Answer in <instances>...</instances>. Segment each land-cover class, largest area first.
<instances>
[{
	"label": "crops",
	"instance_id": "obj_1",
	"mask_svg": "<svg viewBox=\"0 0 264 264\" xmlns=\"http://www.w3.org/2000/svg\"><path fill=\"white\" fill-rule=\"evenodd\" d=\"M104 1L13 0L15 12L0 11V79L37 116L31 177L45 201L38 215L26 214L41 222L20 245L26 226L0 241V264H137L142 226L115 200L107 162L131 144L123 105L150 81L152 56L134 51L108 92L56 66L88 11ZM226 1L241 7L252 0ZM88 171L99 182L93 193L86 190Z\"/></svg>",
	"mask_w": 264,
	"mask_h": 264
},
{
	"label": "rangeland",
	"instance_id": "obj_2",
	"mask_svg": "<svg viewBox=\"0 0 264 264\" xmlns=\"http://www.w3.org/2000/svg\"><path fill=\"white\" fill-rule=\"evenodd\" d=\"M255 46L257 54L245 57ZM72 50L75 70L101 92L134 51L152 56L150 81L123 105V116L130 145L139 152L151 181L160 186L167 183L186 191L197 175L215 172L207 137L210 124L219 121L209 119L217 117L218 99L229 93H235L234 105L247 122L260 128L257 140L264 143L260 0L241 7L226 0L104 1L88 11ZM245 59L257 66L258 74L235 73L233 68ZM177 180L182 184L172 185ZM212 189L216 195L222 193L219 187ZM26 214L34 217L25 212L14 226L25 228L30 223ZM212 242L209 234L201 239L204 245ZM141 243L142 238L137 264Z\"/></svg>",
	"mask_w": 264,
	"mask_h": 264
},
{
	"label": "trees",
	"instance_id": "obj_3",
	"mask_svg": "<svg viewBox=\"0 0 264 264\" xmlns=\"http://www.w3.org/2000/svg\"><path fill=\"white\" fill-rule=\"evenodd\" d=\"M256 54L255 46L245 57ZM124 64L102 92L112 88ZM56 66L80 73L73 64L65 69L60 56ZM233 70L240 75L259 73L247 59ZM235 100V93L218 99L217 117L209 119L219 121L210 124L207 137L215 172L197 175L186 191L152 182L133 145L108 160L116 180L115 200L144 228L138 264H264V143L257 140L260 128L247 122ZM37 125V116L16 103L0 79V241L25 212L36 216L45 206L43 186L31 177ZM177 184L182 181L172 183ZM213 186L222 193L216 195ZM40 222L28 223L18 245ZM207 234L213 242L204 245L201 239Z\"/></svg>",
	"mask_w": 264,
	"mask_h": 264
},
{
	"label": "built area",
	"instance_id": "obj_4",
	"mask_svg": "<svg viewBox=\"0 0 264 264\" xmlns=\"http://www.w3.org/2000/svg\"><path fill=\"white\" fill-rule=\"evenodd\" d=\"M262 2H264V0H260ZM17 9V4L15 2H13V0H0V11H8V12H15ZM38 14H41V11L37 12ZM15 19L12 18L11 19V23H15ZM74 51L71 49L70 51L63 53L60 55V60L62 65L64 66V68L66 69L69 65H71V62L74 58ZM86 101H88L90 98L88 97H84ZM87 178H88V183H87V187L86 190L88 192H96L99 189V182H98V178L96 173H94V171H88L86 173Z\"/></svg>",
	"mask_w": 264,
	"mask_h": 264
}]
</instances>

• [Your objective]
Repeat the material above in full, keeping every word.

• [Response to this task]
Answer in <instances>...</instances>. Segment each land-cover class, largest area first.
<instances>
[{
	"label": "crops",
	"instance_id": "obj_1",
	"mask_svg": "<svg viewBox=\"0 0 264 264\" xmlns=\"http://www.w3.org/2000/svg\"><path fill=\"white\" fill-rule=\"evenodd\" d=\"M104 1L13 0L15 12L0 11V79L37 116L31 177L45 201L38 215L26 214L41 222L20 245L26 226L0 241V264H137L142 226L115 200L107 162L131 144L123 105L150 81L152 56L134 51L108 92L56 66L88 11ZM226 1L241 7L252 0ZM88 171L99 182L93 193L86 190Z\"/></svg>",
	"mask_w": 264,
	"mask_h": 264
},
{
	"label": "rangeland",
	"instance_id": "obj_2",
	"mask_svg": "<svg viewBox=\"0 0 264 264\" xmlns=\"http://www.w3.org/2000/svg\"><path fill=\"white\" fill-rule=\"evenodd\" d=\"M255 46L257 54L245 57ZM72 50L75 70L101 92L134 51L152 56L150 81L123 105V116L130 145L139 152L151 181L160 186L167 183L186 191L197 175L215 172L207 137L210 124L219 121L209 119L217 117L218 99L229 93H235L234 105L247 122L260 128L257 140L264 143L260 0L241 7L226 0L104 1L88 11ZM245 59L257 66L258 74L235 73L233 68ZM177 180L182 184L172 185ZM212 189L216 195L222 193L219 187ZM26 214L34 217L25 212L14 226L25 228L30 223ZM212 242L209 234L201 239L204 245ZM141 243L142 238L137 264Z\"/></svg>",
	"mask_w": 264,
	"mask_h": 264
},
{
	"label": "trees",
	"instance_id": "obj_3",
	"mask_svg": "<svg viewBox=\"0 0 264 264\" xmlns=\"http://www.w3.org/2000/svg\"><path fill=\"white\" fill-rule=\"evenodd\" d=\"M256 54L255 46L245 57ZM124 64L102 92L112 88ZM56 66L80 73L73 64L65 69L60 56ZM233 70L240 75L259 73L247 59ZM235 100V93L218 99L217 117L209 119L219 121L210 124L207 137L215 172L197 175L186 191L152 182L133 145L108 160L116 180L115 200L144 228L138 264H264V143L257 140L260 128L247 122ZM37 125V116L16 103L0 79V241L25 212L36 216L45 206L43 186L31 177ZM177 184L182 181L172 183ZM213 186L222 193L216 195ZM40 222L28 223L18 245ZM207 234L213 242L204 245L201 239Z\"/></svg>",
	"mask_w": 264,
	"mask_h": 264
},
{
	"label": "built area",
	"instance_id": "obj_4",
	"mask_svg": "<svg viewBox=\"0 0 264 264\" xmlns=\"http://www.w3.org/2000/svg\"><path fill=\"white\" fill-rule=\"evenodd\" d=\"M262 2H264V0H260ZM17 9V4L15 2H13V0H0V11H8V12H15ZM38 14H41V11L37 12ZM15 19L12 18L11 19V23H15ZM74 51L71 49L70 51L63 53L60 55V60L62 65L64 66V68L66 69L69 65H71V62L74 58ZM86 101H88L90 98L88 97H84ZM87 178H88V183H87V187L86 190L88 192H96L99 189V182H98V178L96 173H94V171H88L86 173Z\"/></svg>",
	"mask_w": 264,
	"mask_h": 264
}]
</instances>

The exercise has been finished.